## [Work instructions]
Extract the source text from every item and reproduce each line verbatim.

Saved dataset items

+ + + + + + +

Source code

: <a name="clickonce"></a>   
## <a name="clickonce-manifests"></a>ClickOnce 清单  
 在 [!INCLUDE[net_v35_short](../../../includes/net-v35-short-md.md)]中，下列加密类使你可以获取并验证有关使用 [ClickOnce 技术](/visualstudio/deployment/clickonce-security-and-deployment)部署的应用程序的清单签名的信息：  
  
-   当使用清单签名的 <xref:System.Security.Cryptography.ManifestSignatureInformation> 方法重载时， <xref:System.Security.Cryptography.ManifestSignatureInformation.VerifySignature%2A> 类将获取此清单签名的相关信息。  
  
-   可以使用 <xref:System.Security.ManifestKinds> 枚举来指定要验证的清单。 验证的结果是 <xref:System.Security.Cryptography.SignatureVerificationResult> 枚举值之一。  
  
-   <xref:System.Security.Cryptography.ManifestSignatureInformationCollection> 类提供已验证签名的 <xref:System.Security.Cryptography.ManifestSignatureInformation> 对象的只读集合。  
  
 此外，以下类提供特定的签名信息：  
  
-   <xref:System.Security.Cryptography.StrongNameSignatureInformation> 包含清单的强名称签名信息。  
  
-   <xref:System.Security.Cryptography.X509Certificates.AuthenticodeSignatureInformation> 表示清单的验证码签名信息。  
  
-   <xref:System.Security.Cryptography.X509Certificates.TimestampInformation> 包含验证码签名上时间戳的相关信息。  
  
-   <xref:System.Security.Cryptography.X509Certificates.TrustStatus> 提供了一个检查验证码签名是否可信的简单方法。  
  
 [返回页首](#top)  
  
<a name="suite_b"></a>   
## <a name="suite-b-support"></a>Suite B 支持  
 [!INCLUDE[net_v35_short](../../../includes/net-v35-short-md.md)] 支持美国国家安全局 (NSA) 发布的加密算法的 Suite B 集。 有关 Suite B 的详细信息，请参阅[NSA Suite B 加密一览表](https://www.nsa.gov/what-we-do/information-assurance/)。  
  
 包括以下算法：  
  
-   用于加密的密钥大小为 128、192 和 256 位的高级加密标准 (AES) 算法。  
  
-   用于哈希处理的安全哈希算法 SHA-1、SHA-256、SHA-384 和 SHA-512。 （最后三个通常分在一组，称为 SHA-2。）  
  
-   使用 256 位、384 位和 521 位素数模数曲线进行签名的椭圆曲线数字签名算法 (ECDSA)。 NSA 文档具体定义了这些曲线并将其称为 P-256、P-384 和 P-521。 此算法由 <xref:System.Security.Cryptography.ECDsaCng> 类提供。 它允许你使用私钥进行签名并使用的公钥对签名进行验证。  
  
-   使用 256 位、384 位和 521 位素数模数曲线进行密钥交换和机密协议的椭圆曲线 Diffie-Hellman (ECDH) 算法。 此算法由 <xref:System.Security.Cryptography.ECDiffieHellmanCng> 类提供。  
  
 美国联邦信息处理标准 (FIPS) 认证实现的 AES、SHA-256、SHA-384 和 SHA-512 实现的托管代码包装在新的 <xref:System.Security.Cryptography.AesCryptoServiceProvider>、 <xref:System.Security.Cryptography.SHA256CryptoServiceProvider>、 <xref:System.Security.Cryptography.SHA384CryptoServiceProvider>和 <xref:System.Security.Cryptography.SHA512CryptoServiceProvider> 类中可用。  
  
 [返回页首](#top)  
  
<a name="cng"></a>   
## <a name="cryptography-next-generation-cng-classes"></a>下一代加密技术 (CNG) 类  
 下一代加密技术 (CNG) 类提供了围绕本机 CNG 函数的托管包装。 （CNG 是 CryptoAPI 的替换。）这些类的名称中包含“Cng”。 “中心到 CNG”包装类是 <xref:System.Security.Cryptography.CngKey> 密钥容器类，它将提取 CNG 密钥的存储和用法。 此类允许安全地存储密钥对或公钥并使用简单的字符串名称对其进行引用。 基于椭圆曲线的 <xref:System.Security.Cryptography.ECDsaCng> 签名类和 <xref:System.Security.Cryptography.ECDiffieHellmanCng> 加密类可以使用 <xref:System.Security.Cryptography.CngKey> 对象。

+ + + + + + +

## [Solution to the exercise]
Source code

: <a name="clickonce"></a>   
## <a name="clickonce-manifests"></a>ClickOnce 清单  
 在 [!INCLUDE[net_v35_short](../../../includes/net-v35-short-md.md)]中，下列加密类使你可以获取并验证有关使用 [ClickOnce 技术](/visualstudio/deployment/clickonce-security-and-deployment)部署的应用程序的清单签名的信息：  
  
-   当使用清单签名的 <xref:System.Security.Cryptography.ManifestSignatureInformation> 方法重载时， <xref:System.Security.Cryptography.ManifestSignatureInformation.VerifySignature%2A> 类将获取此清单签名的相关信息。  
  
-   可以使用 <xref:System.Security.ManifestKinds> 枚举来指定要验证的清单。 验证的结果是 <xref:System.Security.Cryptography.SignatureVerificationResult> 枚举值之一。  
  
-   <xref:System.Security.Cryptography.ManifestSignatureInformationCollection> 类提供已验证签名的 <xref:System.Security.Cryptography.ManifestSignatureInformation> 对象的只读集合。  
  
 此外，以下类提供特定的签名信息：  
  
-   <xref:System.Security.Cryptography.StrongNameSignatureInformation> 包含清单的强名称签名信息。  
  
-   <xref:System.Security.Cryptography.X509Certificates.AuthenticodeSignatureInformation> 表示清单的验证码签名信息。  
  
-   <xref:System.Security.Cryptography.X509Certificates.TimestampInformation> 包含验证码签名上时间戳的相关信息。  
  
-   <xref:System.Security.Cryptography.X509Certificates.TrustStatus> 提供了一个检查验证码签名是否可信的简单方法。  
  
 [返回页首](#top)  
  
<a name="suite_b"></a>   
## <a name="suite-b-support"></a>Suite B 支持  
 [!INCLUDE[net_v35_short](../../../includes/net-v35-short-md.md)] 支持美国国家安全局 (NSA) 发布的加密算法的 Suite B 集。 有关 Suite B 的详细信息，请参阅[NSA Suite B 加密一览表](https://www.nsa.gov/what-we-do/information-assurance/)。  
  
 包括以下算法：  
  
-   用于加密的密钥大小为 128、192 和 256 位的高级加密标准 (AES) 算法。  
  
-   用于哈希处理的安全哈希算法 SHA-1、SHA-256、SHA-384 和 SHA-512。 （最后三个通常分在一组，称为 SHA-2。）  
  
-   使用 256 位、384 位和 521 位素数模数曲线进行签名的椭圆曲线数字签名算法 (ECDSA)。 NSA 文档具体定义了这些曲线并将其称为 P-256、P-384 和 P-521。 此算法由 <xref:System.Security.Cryptography.ECDsaCng> 类提供。 它允许你使用私钥进行签名并使用的公钥对签名进行验证。  
  
-   使用 256 位、384 位和 521 位素数模数曲线进行密钥交换和机密协议的椭圆曲线 Diffie-Hellman (ECDH) 算法。 此算法由 <xref:System.Security.Cryptography.ECDiffieHellmanCng> 类提供。  
  
 美国联邦信息处理标准 (FIPS) 认证实现的 AES、SHA-256、SHA-384 和 SHA-512 实现的托管代码包装在新的 <xref:System.Security.Cryptography.AesCryptoServiceProvider>、 <xref:System.Security.Cryptography.SHA256CryptoServiceProvider>、 <xref:System.Security.Cryptography.SHA384CryptoServiceProvider>和 <xref:System.Security.Cryptography.SHA512CryptoServiceProvider> 类中可用。  
  
 [返回页首](#top)  
  
<a name="cng"></a>   
## <a name="cryptography-next-generation-cng-classes"></a>下一代加密技术 (CNG) 类  
 下一代加密技术 (CNG) 类提供了围绕本机 CNG 函数的托管包装。 （CNG 是 CryptoAPI 的替换。）这些类的名称中包含“Cng”。 “中心到 CNG”包装类是 <xref:System.Security.Cryptography.CngKey> 密钥容器类，它将提取 CNG 密钥的存储和用法。 此类允许安全地存储密钥对或公钥并使用简单的字符串名称对其进行引用。 基于椭圆曲线的 <xref:System.Security.Cryptography.ECDsaCng> 签名类和 <xref:System.Security.Cryptography.ECDiffieHellmanCng> 加密类可以使用 <xref:System.Security.Cryptography.CngKey> 对象。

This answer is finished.